Day 3 at 12 Points; Laurence Mackin looks at Maciej Obara Quartet, Divanhana and Actuum

Published 23 Feb 2012 - 11:31 AM

Day 3 at 12 Points; Laurence Mackin looks at Maciej Obara Quartet, Divanhana and Actuum

12 Points review: Day 3 (Saturday)

Maciej Obara Quartet, Divanhana and Actuum
By: LAURENCE MACKIN, The Irish Times

 

http://www.irishtimes.com/blogs/pursuedbyabear/2012/02/19/12-points-review-maciej-obara-quartet-divanhana-and-actuum/#more-1693

Polish jazz has a fine heritage, and Maciej Obara exemplifies many of its best characteristics. The playing of Obara and his band is polished to a pristine degree, full of elegance and well structured chromatic developments. Obara likes to introduce tracks fairly full on and then sit back to let the drums, piano and bass take a freewheeling wander into more abstract areas, before reasserting the groove and letting his saxophone run a little wild – never too wild though.

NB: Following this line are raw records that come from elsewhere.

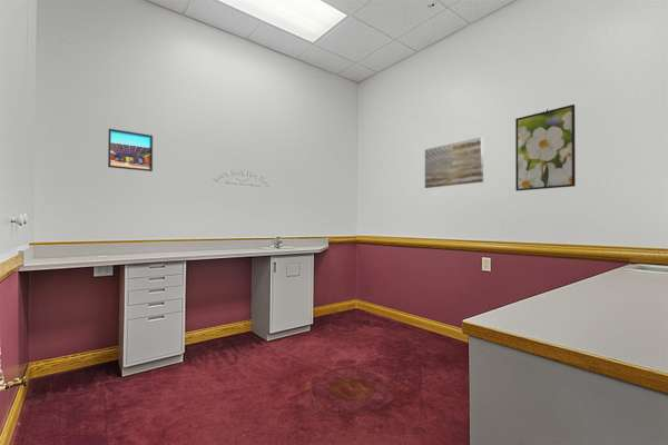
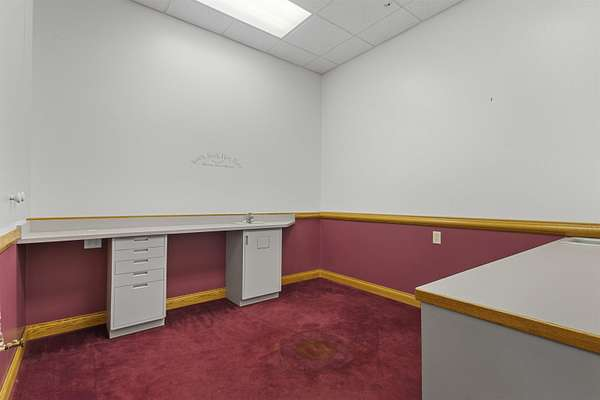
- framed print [107,128,154,172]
- wall art [424,136,484,189]
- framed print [514,103,577,192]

The band build big dramatic landscapes of introspective sound that occasionally find themselves in unsettling territory, the sax haunting the off-kilter piano of Dominik Wania above scraps of scraped cymbals with the bass of Maciej Garbowski solid and relentless in the background while Krzysztof Gradziuk’s kit skitters nervously and Obara drops rolling bursts of colour low on the song’s horizon. It’s very full and accomplished, but the band rarely seem to overly push or expose themselves, and there is little risk of their intricate and impressive outfit becoming rumpled or ragged.

Divanhana are a very different prospect. The eight-piece band come from Sarajevo in Bosnia and Herzegovina and play rich folk music from the sevdalinka tradition, tracks full of melancholy and lament, hearts broken and loves lost and won.

The band build large swirling tones of mystery before turning slyly romantic and hurling the track down a rockier flight of stairs, the Sephardic clarinet lines of Ismar Poric harassing the riffs all the way. Other times they lay on the melancholy and the melodrama in much thicker strokes, and force the emotion of the songs across a little without trusting the melody to carry its own emotional weight. A few tracks sound like a Balkan wedding has suddenly stumbled into the room, bleary and boisterous with plenty of rootsy charm thanks to its big choruses and frenetic jigs.

At one point the band strip back to a four piece and deliver a spare and beautiful lament full of heartache and defiant resignation that is a stand-out moment in the set, Leila Catic’s vocals allowed to fill the room with plaintive sound. But it is not long before we are back in the full flight of a gentle Balkan folky fury.

Oddly there is a sense throughout that the band are playing well within their own limits, so while it has sweep and drama there is no roughness, no risk taking and the band are never in danger of running wild and rampant. Usually it is this fire in the belly that brings this sort of folk music up to another level, but here it never breaks out into a sweat.

French band Actuum rarely break into anything other than a riot. The band set out their stall early, big sudden muscular jazz, Ronan Courty abusing his double bass from the get go, barely breaking for a groove that lasts more than a few bars while Louis Laurain on trumpet and Benjamin Dousteyssier on saxophone snarl and snap their way above the furious kit of Julien Loutelier, that reels and jabs in space he somehow manages to carve out of the musical madness. The band seem to embody a particular band of French malady in jazz (fellow Parisians Metal-o-phone also have a heavy dose and both bands work within the Coax collective) where the only option is to play the entire set at the absolute limits of your abilities. It’s a set of extraordinary power and attack, with leaps into the unknown that teeters on the edge of total chaos and instability without ever slipping, retaining its musical identity amid the fury and flooring a venue with some very stylish and very challenging musical violence.